Matthew Myers, presidente de la campaña Niños Libre de Tabaco, señala que actualmente 3,6 millones de menores usan el producto en EE UU y precisa que una cuarta parte de ellos son adictos a la nicotina. Eso, añade, eleva el riesgo de que fumen tabaco en el futuro. “Son muy sensibles a la nicotina”, explica. Además cita los problemas asociados a la salud, que están probados científicamente.

Las estadísticas muestran, además, que el consumo de tabaco entre los menores se fue reduciendo hasta la introducción del dispositivo Juul. “En los últimos tres años no se registraron progresos”, lamenta Myers. «El número de niños que usan productos a base de nicotina es ahora el más alto desde 2004. Eso es un problema”. La campaña financiada por Michael Bloomberg busca asistir a las autoridades.

El gobernador de Nueva York, el demócrata Andrew Cuomo, también está considerando una propuesta legislativa para prohibir la venta de cigarrillos electrónicos con sabores. “Si no sabes lo que estás fumando”, afirma, “el sentido común te dice no hacerlo. Y en este momento, no sabemos lo que se está fumando en muchas sustancias de vapeo». San Francisco lo hizo en junio y Michigan la semana pasada.

Juul, por su parte, acaba de recibir una carta de advertencia de la agencia que regula la venta de estos productos porque su campaña publicitaria es engañosa al ofrecer los dispositivos como cien por cien seguros. Los fabricantes de estos dispositivos tienen de plazo hasta el próximo año para demostrar que sus productos son una alternativa más segura al cigarrillo tradicional.

 

Nueva muerte

La agencia dedicada a la prevención de enfermedades acaba de aconsejar, sin embargo, que no se consuman estos productos tras registrarse la muerte de seis personas en los últimos meses por enfermedades pulmonares, la última confirmada este mismo martes en Kansas. Más de 450 personas tuvieron que ser atendidas de urgencia en los hospitales por problemas respiratorios. Hay una investigación en curso para determinar el origen.

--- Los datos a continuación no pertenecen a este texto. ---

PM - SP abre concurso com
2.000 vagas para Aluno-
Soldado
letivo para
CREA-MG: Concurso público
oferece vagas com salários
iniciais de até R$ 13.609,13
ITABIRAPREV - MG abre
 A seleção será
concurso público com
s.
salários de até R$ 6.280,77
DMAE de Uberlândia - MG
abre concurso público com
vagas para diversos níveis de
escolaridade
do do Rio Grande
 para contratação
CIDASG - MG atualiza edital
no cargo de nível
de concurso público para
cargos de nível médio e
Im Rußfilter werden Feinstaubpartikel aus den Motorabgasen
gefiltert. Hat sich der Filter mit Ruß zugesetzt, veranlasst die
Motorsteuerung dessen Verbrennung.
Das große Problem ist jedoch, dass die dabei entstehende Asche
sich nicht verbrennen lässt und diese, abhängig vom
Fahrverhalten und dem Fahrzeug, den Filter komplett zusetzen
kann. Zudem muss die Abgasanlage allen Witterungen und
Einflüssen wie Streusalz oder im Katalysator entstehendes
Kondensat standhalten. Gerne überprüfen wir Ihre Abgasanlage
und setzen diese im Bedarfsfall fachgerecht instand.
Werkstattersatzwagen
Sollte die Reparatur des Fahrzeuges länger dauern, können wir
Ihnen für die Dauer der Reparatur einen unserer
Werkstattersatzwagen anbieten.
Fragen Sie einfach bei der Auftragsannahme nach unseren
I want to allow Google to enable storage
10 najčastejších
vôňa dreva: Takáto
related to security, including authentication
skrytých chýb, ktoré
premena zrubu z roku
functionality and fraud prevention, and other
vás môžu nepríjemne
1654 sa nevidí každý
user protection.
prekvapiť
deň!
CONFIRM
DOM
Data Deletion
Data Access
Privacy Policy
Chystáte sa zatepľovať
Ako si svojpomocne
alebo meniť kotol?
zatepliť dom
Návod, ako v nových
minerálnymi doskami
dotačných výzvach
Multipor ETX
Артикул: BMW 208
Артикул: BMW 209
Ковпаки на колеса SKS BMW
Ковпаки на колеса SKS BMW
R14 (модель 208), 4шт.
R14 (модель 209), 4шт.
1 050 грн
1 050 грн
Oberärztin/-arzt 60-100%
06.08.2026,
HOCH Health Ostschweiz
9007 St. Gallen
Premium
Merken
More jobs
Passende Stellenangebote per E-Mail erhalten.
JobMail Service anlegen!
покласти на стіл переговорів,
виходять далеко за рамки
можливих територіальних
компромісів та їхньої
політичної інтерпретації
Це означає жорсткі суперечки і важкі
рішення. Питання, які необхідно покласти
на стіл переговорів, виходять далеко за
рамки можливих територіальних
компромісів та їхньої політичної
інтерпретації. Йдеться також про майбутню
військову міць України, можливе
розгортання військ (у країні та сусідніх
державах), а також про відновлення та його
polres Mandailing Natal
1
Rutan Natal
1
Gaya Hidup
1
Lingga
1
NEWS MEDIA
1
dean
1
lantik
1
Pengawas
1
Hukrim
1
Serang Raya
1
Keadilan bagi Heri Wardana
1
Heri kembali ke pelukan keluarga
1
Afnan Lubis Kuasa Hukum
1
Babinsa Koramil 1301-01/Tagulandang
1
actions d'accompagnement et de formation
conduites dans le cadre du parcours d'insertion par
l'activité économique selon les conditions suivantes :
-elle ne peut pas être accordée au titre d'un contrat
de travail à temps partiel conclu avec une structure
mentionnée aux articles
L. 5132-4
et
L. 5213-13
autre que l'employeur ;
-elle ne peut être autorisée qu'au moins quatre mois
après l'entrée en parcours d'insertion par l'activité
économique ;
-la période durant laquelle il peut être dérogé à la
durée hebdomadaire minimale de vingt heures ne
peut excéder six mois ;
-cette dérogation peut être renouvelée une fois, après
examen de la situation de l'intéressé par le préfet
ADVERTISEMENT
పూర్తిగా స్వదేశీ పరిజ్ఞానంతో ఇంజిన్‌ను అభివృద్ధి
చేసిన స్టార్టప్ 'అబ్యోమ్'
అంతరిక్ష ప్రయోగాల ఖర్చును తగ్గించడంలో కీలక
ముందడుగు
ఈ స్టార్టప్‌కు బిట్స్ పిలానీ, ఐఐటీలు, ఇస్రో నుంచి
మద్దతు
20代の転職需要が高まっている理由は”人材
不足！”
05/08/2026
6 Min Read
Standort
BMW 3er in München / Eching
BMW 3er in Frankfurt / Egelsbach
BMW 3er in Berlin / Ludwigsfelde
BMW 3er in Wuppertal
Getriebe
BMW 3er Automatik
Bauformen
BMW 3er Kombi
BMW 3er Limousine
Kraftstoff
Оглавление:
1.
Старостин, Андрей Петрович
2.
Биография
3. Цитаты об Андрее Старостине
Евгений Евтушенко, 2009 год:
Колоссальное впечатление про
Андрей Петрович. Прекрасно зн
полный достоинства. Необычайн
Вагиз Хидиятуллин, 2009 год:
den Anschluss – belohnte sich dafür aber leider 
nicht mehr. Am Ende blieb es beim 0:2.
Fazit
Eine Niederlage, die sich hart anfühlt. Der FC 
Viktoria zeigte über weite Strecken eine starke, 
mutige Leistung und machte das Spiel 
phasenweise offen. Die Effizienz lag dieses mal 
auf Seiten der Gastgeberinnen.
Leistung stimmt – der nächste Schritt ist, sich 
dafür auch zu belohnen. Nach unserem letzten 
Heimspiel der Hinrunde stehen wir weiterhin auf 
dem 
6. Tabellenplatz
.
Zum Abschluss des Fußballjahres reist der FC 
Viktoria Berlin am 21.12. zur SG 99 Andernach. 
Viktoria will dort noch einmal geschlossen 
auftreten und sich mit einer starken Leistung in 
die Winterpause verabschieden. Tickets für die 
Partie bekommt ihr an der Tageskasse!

En el último caso en Kansas, la víctima era un adulto que ya padecía problemas de salud. Las autoridades, como en otros casos, evitan detallar el tipo de producto que utilizó, si se trataba de un cigarrillo electrónico o de un dispositivo de vapeo. Es la cuarta muerte reportada en menos de una semana. Las registradas en Minnesota y California también eran de adultos, que padecían algún tipo de problema pulmonar crónico.

“El momento de actuar era ayer”, concluye Bloomberg, “no mañana”. Juul se limita a decir que está siguiendo de cerca la situación y aclara que sus productos no incluyen los ingredientes que en principio estarían en el origen de estas enfermedades respiratorias. También señala que su mercado son los más de mil millones de fumadores adultos que buscan una alternativa al tabaco quemado.